Quando a dor passa, não é alívio, é superação. Fica o livro, fica o filme no coração. Fica o nó, fica o desconforto, mas também a sublimação. Nunca é fim, porque sentimento não tem tempo para começar, se eterniza na pele feito nova camada, novo fio de lágrima que protege de tudo, menos do suspiro que emite o corpo redivivo.
Em certo momento, meu corpo foi cana na moenda, e o caldo era belo. Eu descia por seu pescoço com certa avidez, sem, no entanto, macular seu gosto. Eu percorria seu corpo sem compromisso com a minha recorrente ansiedade por amor. Eu ia por aí onde havia você e o seu desejo, o meu desejo de você. E o amor era vasto.
Veio a chuva com seu fogão a lenha e, de cócoras, juramos sorrisos e mais sorrisos ao som de Deus crepitando. A vida estava imensa, inenarrável e os abraços atiçavam as labaredas, os abraços percorriam a luz dos seus olhos. Cada segundo fazia sentido, nada estava fora do lugar.
Foi o mundo. Fui eu. Foram os sonhos quebrados nas margens. Assim que a notícia chegou, informando de morte os ouvidos sensíveis ao vento, assim que soubemos que os dias se sobrepunham às noites, e que os corpos horizontais não sobreviveriam se não fossem aprumados pelos fatos de cada um, assim que o vulcão avisou, fomos acordados sem defesa. E veio a convulsão, a dor, a laceração.

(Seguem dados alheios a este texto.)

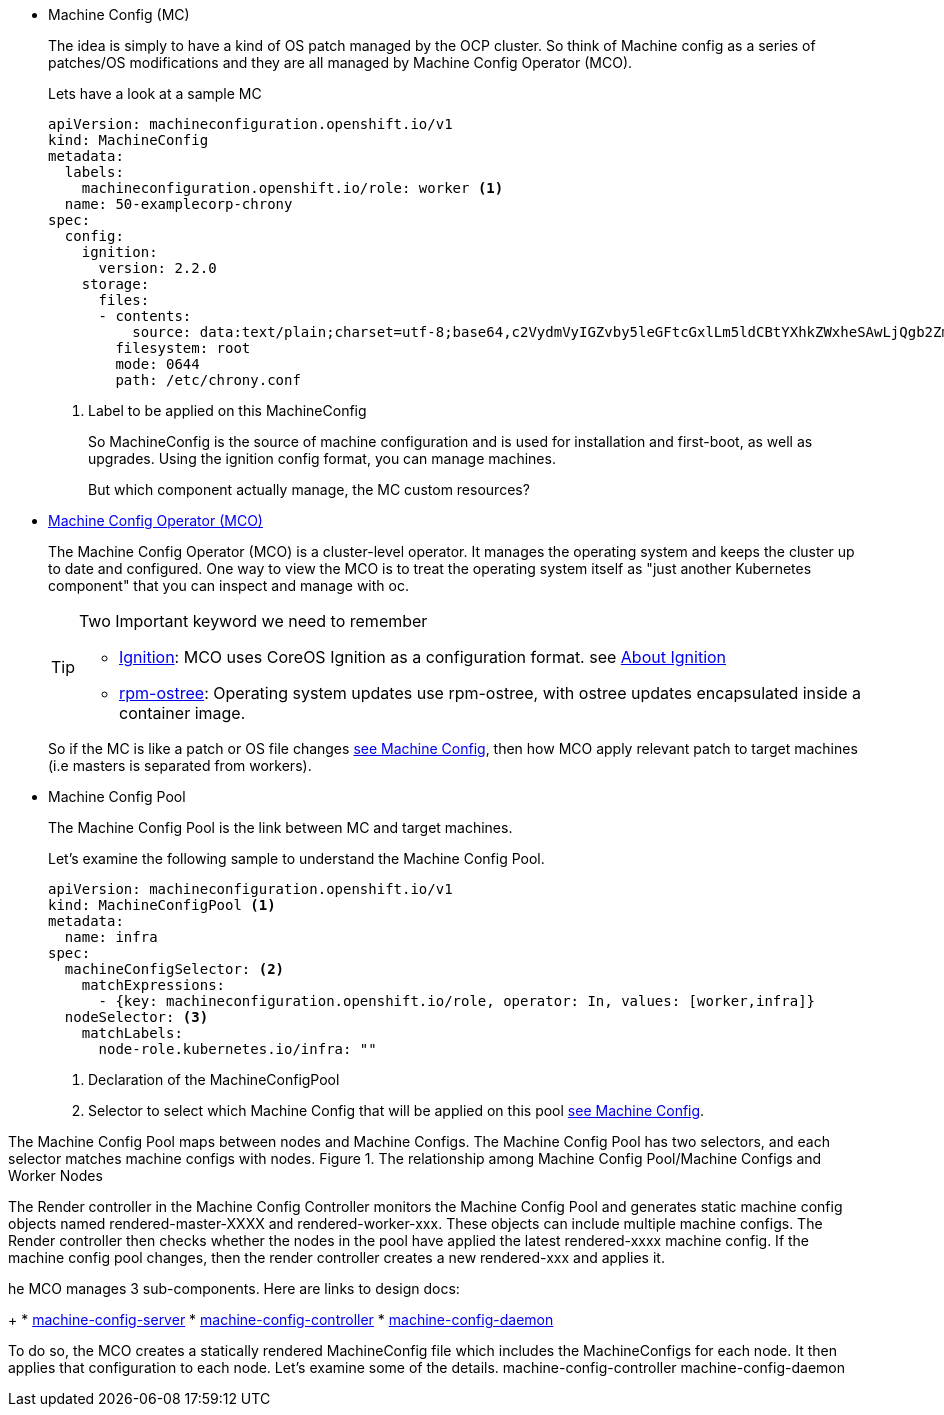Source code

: * Machine Config (MC)
+
[[mc-definition]]
The idea is simply to have a kind of OS patch managed by the OCP cluster. So think of Machine config as a series of patches/OS modifications and they are all managed by Machine Config Operator (MCO).
+
Lets have a look at a sample MC
+
[[mc-sample-yaml]]
[source,yaml]
----
apiVersion: machineconfiguration.openshift.io/v1
kind: MachineConfig
metadata:
  labels:
    machineconfiguration.openshift.io/role: worker <1>
  name: 50-examplecorp-chrony
spec:
  config:
    ignition:
      version: 2.2.0
    storage:
      files:
      - contents:
          source: data:text/plain;charset=utf-8;base64,c2VydmVyIGZvby5leGFtcGxlLm5ldCBtYXhkZWxheSAwLjQgb2ZmbGluZQpzZXJ2ZXIgYmFyLmV4YW1wbGUubmV0IG1heGRlbGF5IDAuNCBvZmZsaW5lCnNlcnZlciBiYXouZXhhbXBsZS5uZXQgbWF4ZGVsYXkgMC40IG9mZmxpbmUK
        filesystem: root
        mode: 0644
        path: /etc/chrony.conf
----
<1> Label to be applied on this MachineConfig
+
So MachineConfig is the source of machine configuration and is used for installation and first-boot, as well as upgrades.
Using the ignition config format, you can manage machines.
+
But which component actually manage, the MC custom resources?
+
* https://github.com/openshift/machine-config-operator[Machine Config Operator (MCO)]
+
The Machine Config Operator (MCO) is a cluster-level operator. It manages the operating system and keeps the cluster up to date and configured.
One way to view the MCO is to treat the operating system itself as "just another Kubernetes component" that you can inspect and manage with oc.
+
[TIP]
====
Two Important keyword we need to remember

* https://github.com/coreos/ignition[Ignition]: MCO uses CoreOS Ignition as a configuration format. see https://docs.openshift.com/container-platform/4.3/architecture/architecture-rhcos.html#rhcos-about-ignition_architecture-rhcos[About Ignition]
* https://github.com/coreos/rpm-ostree[rpm-ostree]: Operating system updates use rpm-ostree, with ostree updates encapsulated inside a container image.
====
+
So if the MC is like a patch or OS file changes <<mc-definition,see Machine Config>>, then how MCO apply relevant patch to target machines (i.e masters is separated from workers).

* Machine Config Pool
+
The Machine Config Pool is the link between MC and target machines.
+
Let’s examine the following sample to understand the Machine Config Pool.
+
[source,yaml]
----
apiVersion: machineconfiguration.openshift.io/v1
kind: MachineConfigPool <1>
metadata:
  name: infra
spec:
  machineConfigSelector: <2>
    matchExpressions:
      - {key: machineconfiguration.openshift.io/role, operator: In, values: [worker,infra]}
  nodeSelector: <3>
    matchLabels:
      node-role.kubernetes.io/infra: ""
----
<1> Declaration of the MachineConfigPool
<2> Selector to select which Machine Config that will be applied on this pool <<mc-sample-yaml,see Machine Config>>.

The Machine Config Pool maps between nodes and Machine Configs. The Machine Config Pool has two selectors, and each selector matches machine configs with nodes.
Figure 1. The relationship among Machine Config Pool/Machine Configs and Worker Nodes




The Render controller in the Machine Config Controller monitors the Machine Config Pool and generates static machine config objects named rendered-master-XXXX and rendered-worker-xxx. These objects can include multiple machine configs. The Render controller then checks whether the nodes in the pool have applied the latest rendered-xxxx machine config. If the machine config pool changes, then the render controller creates a new rendered-xxx and applies it.

he MCO manages 3 sub-components. Here are links to design docs:
+
* https://github.com/openshift/machine-config-operator[machine-config-server]
* https://github.com/openshift/machine-config-operator[machine-config-controller]
* https://github.com/openshift/machine-config-operator[machine-config-daemon]

To do so, the MCO creates a statically rendered MachineConfig file which includes the MachineConfigs for each node. It then applies that configuration to each node. Let’s examine some of the details.
machine-config-controller
machine-config-daemon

A dor não ensina nada que já não saibamos por antecipação do intenso amor. No ápice dos pulmões, nas grimpas de um fígado amargado, como uma manga inevitável, está calmamente nos aguardando a queda. A dor não nos espera no chão. A dor está na expectativa. No chão está a salvação onde, antes da subida, o fim fazia festa. A festa da saborosa e sempre fresca ilusão.